## [Task goal]
Turn every line of text in the data below into a JSON list of strings, one string per line, leaving out blank lines.

╭──

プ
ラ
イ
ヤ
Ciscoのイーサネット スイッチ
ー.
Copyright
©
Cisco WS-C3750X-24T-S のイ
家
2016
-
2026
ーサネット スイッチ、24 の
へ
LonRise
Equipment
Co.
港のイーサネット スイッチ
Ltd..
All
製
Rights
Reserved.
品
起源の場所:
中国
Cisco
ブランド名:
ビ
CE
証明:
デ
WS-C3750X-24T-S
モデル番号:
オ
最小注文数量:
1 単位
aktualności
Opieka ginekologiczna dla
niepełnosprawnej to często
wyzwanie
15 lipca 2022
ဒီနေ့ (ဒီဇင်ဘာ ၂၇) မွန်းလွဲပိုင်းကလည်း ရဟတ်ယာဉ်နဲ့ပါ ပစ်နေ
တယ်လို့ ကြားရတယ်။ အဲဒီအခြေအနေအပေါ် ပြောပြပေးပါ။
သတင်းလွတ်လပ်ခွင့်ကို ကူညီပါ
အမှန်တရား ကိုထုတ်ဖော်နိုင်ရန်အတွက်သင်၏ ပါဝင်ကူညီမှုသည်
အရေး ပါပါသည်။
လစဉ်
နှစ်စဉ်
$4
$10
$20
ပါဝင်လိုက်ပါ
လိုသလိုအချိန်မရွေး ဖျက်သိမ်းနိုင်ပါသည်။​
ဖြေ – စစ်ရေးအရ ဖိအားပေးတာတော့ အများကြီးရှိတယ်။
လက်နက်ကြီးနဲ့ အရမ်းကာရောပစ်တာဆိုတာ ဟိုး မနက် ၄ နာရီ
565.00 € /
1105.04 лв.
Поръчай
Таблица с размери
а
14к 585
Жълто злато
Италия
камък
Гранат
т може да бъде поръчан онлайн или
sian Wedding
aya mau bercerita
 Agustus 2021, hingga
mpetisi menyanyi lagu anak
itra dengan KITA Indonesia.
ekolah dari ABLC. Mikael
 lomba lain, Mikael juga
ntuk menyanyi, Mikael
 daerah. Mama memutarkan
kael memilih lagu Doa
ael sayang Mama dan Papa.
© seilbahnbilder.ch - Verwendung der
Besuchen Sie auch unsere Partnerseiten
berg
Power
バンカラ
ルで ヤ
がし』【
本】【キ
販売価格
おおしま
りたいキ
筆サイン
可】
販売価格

╰──

## [The completed task]
[
  "プ",
  "ラ",
  "イ",
  "ヤ",
  "Ciscoのイーサネット スイッチ",
  "ー.",
  "Copyright",
  "©",
  "Cisco WS-C3750X-24T-S のイ",
  "家",
  "2016",
  "-",
  "2026",
  "ーサネット スイッチ、24 の",
  "へ",
  "LonRise",
  "Equipment",
  "Co.",
  "港のイーサネット スイッチ",
  "Ltd..",
  "All",
  "製",
  "Rights",
  "Reserved.",
  "品",
  "起源の場所:",
  "中国",
  "Cisco",
  "ブランド名:",
  "ビ",
  "CE",
  "証明:",
  "デ",
  "WS-C3750X-24T-S",
  "モデル番号:",
  "オ",
  "最小注文数量:",
  "1 単位",
  "aktualności",
  "Opieka ginekologiczna dla",
  "niepełnosprawnej to często",
  "wyzwanie",
  "15 lipca 2022",
  "ဒီနေ့ (ဒီဇင်ဘာ ၂၇) မွန်းလွဲပိုင်းကလည်း ရဟတ်ယာဉ်နဲ့ပါ ပစ်နေ",
  "တယ်လို့ ကြားရတယ်။ အဲဒီအခြေအနေအပေါ် ပြောပြပေးပါ။",
  "သတင်းလွတ်လပ်ခွင့်ကို ကူညီပါ",
  "အမှန်တရား ကိုထုတ်ဖော်နိုင်ရန်အတွက်သင်၏ ပါဝင်ကူညီမှုသည်",
  "အရေး ပါပါသည်။",
  "လစဉ်",
  "နှစ်စဉ်",
  "$4",
  "$10",
  "$20",
  "ပါဝင်လိုက်ပါ",
  "လိုသလိုအချိန်မရွေး ဖျက်သိမ်းနိုင်ပါသည်။​",
  "ဖြေ – စစ်ရေးအရ ဖိအားပေးတာတော့ အများကြီးရှိတယ်။",
  "လက်နက်ကြီးနဲ့ အရမ်းကာရောပစ်တာဆိုတာ ဟိုး မနက် ၄ နာရီ",
  "565.00 € /",
  "1105.04 лв.",
  "Поръчай",
  "Таблица с размери",
  "а",
  "14к 585",
  "Жълто злато",
  "Италия",
  "камък",
  "Гранат",
  "т може да бъде поръчан онлайн или",
  "sian Wedding",
  "aya mau bercerita",
  " Agustus 2021, hingga",
  "mpetisi menyanyi lagu anak",
  "itra dengan KITA Indonesia.",
  "ekolah dari ABLC. Mikael",
  " lomba lain, Mikael juga",
  "ntuk menyanyi, Mikael",
  " daerah. Mama memutarkan",
  "kael memilih lagu Doa",
  "ael sayang Mama dan Papa.",
  "© seilbahnbilder.ch - Verwendung der",
  "Besuchen Sie auch unsere Partnerseiten",
  "berg",
  "Power",
  "バンカラ",
  "ルで ヤ",
  "がし』【",
  "本】【キ",
  "販売価格",
  "おおしま",
  "りたいキ",
  "筆サイン",
  "可】",
  "販売価格"
]